Work instruction: Type out every line of text in the records below, unchanged and in the same order, and leave the pictures out of your answer.

*****

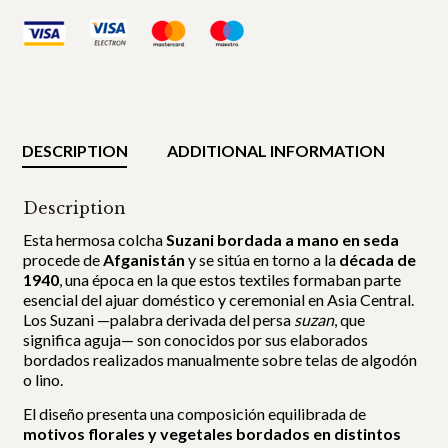
DESCRIPTION
ADDITIONAL INFORMATION
Description
Esta hermosa colcha
Suzani bordada a mano en seda
procede de
Afganistán
y se sitúa en torno a la
década de
1940
, una época en la que estos textiles formaban parte
esencial del ajuar doméstico y ceremonial en Asia Central.
Los Suzani —palabra derivada del persa
suzan
, que
significa aguja— son conocidos por sus elaborados
bordados realizados manualmente sobre telas de algodón
o lino.
El diseño presenta una composición equilibrada de
motivos florales y vegetales bordados en distintos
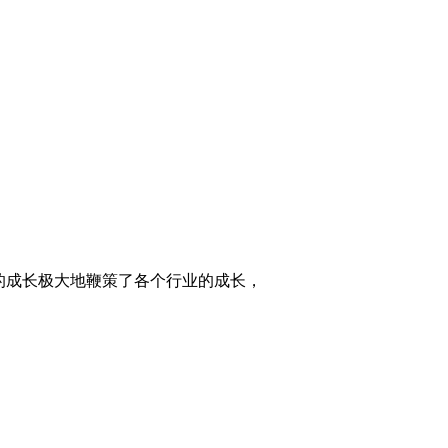
的成长极大地鞭策了各个行业的成长，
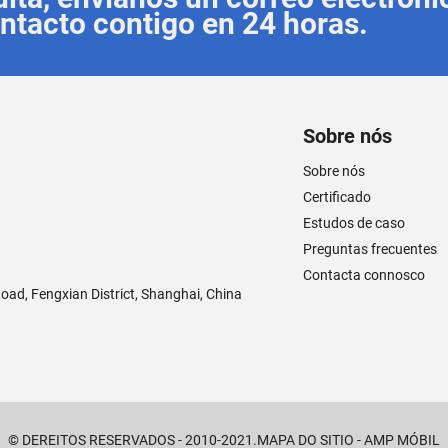
tacto contigo en 24 horas.
Sobre nós
Sobre nós
Certificado
Estudos de caso
Preguntas frecuentes
Contacta connosco
ad, Fengxian District, Shanghai, China
© DEREITOS RESERVADOS - 2010-2021.
MAPA DO SITIO
-
AMP MÓBIL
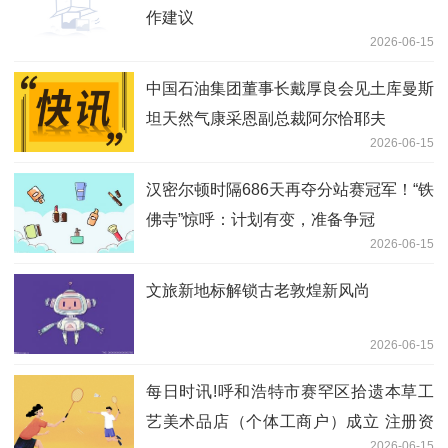
作建议
2026-06-15
中国石油集团董事长戴厚良会见土库曼斯
坦天然气康采恩副总裁阿尔恰耶夫
2026-06-15
汉密尔顿时隔686天再夺分站赛冠军！“铁
佛寺”惊呼：计划有变，准备争冠
2026-06-15
文旅新地标解锁古老敦煌新风尚
2026-06-15
每日时讯!呼和浩特市赛罕区拾遗本草工
艺美术品店（个体工商户）成立 注册资
2026-06-15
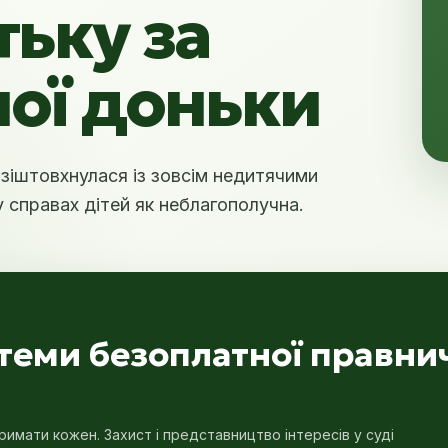
тьку за
ної доньки
е зіштовхнулася із зовсім недитячими
у справах дітей як неблагополучна.
стеми безоплатної правни
имати кожен. Захист і представництво інтересів у суді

*****

The answer:
DESCRIPTION
ADDITIONAL INFORMATION
Description
Esta hermosa colcha
Suzani bordada a mano en seda
procede de
Afganistán
y se sitúa en torno a la
década de
1940
, una época en la que estos textiles formaban parte
esencial del ajuar doméstico y ceremonial en Asia Central.
Los Suzani —palabra derivada del persa
suzan
, que
significa aguja— son conocidos por sus elaborados
bordados realizados manualmente sobre telas de algodón
o lino.
El diseño presenta una composición equilibrada de
motivos florales y vegetales bordados en distintos
的成长极大地鞭策了各个行业的成长，
tacto contigo en 24 horas.
Sobre nós
Sobre nós
Certificado
Estudos de caso
Preguntas frecuentes
Contacta connosco
ad, Fengxian District, Shanghai, China
© DEREITOS RESERVADOS - 2010-2021.
MAPA DO SITIO
-
AMP MÓBIL
作建议
2026-06-15
中国石油集团董事长戴厚良会见土库曼斯
坦天然气康采恩副总裁阿尔恰耶夫
2026-06-15
汉密尔顿时隔686天再夺分站赛冠军！“铁
佛寺”惊呼：计划有变，准备争冠
2026-06-15
文旅新地标解锁古老敦煌新风尚
2026-06-15
每日时讯!呼和浩特市赛罕区拾遗本草工
艺美术品店（个体工商户）成立 注册资
2026-06-15
тьку за
ної доньки
е зіштовхнулася із зовсім недитячими
у справах дітей як неблагополучна.
стеми безоплатної правни
имати кожен. Захист і представництво інтересів у суді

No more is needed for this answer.